Si vous pouviez formuler une recommandation finale à l’intention des négociateurs afin de veiller à ce que le prochain CFP permette la mise en place d’un réseau de transport véritablement résilient et vert, quelle serait-elle?
Si je devais formuler une seule recommandation, ce serait de convenir d’un budget nettement plus élevé pour le MIE, clairement réservé au financement des transports, explicitement prévu pour un ensemble limité de projets à fort impact, transfrontaliers, axés sur les carburants de substitution et la sécurité et à double usage, intégré dans un cadre de gouvernance transparent et fondé sur les performances au niveau des corridors. Concentrer les rares subventions accordées au niveau de l’UE sur des projets présentant une valeur ajoutée manifeste pour l’Europe — sur la base de solides analyses coûts-bénéfices et d’étapes bien définies — permettrait d’optimiser l’utilisation des ressources et d’envoyer un signal fort et prévisible aux autorités nationales, aux investisseurs et à l’industrie.
À cette fin, le MIE élargi devrait être complété par les volets des instruments de cohésion et de compétitivité qui sont pertinents pour les transports, assortis de garanties telles que des quotas minimaux pour les transports ou des conditionnalités dans les plans de partenariat national et régional, un parcours allant de l’innovation au déploiement dans le cadre du successeur d’Horizon Europe et du Fonds européen pour la compétitivité, ainsi que des indicateurs spécifiques aux transports pour orienter la flexibilité et les examens à mi-parcours. Le prochain CFP pourrait ainsi réagir aux chocs et aux nouvelles priorités sans perdre de vue son objectif à long terme: achever un réseau de transport résilient, vert et véritablement européen sur lequel les particuliers et les entreprises peuvent compter.
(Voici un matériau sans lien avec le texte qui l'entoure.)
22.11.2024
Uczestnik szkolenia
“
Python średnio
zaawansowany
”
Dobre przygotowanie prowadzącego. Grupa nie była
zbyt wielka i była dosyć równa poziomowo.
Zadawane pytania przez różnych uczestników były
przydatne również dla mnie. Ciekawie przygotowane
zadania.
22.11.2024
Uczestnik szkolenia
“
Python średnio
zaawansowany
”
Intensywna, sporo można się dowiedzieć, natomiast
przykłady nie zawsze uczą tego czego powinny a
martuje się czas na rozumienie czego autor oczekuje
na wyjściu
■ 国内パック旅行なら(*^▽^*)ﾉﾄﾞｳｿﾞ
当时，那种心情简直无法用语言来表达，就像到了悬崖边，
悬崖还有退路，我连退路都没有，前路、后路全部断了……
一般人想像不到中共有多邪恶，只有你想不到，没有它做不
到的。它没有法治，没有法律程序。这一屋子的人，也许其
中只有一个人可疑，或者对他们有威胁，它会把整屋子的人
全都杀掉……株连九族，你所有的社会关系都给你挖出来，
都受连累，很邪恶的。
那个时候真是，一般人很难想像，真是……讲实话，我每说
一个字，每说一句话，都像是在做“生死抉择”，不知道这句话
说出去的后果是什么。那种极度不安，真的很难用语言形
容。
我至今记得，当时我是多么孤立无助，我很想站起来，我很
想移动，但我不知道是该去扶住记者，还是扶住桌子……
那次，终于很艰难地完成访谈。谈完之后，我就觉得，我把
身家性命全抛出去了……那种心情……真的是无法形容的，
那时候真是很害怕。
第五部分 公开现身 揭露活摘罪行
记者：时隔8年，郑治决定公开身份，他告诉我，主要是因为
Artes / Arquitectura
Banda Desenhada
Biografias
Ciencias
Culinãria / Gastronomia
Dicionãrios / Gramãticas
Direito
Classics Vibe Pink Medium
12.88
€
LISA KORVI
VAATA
José F. Papí est le PDG de l’entreprise technologique estonienne Etelätär Innovation et le président de l’Alliance pour les transports intelligents, une plateforme installée à Bruxelles œuvrant à l’innovation dans les infrastructures de transport. Fort de plus de trente années d’expérience dans le domaine de la politique européenne et internationale des transports, il a travaillé avec des institutions de l’UE, des agences gouvernementales et l’industrie à l’élaboration et à la mise en œuvre de stratégies de mobilité. Il est l’auteur de l’étude du Parlement européen intitulée Investing in Transport in the new MFF, commandée par la commission des transports et du tourisme, qui évalue la manière dont le budget de l’Union pour la période 2028-2034 peut générer des investissements de grande valeur, verts et résilients dans les transports. Les opinions exprimées lors de cet entretien n’engagent que leur auteur et ne doivent pas être considérées comme représentatives de la position officielle du Parlement européen.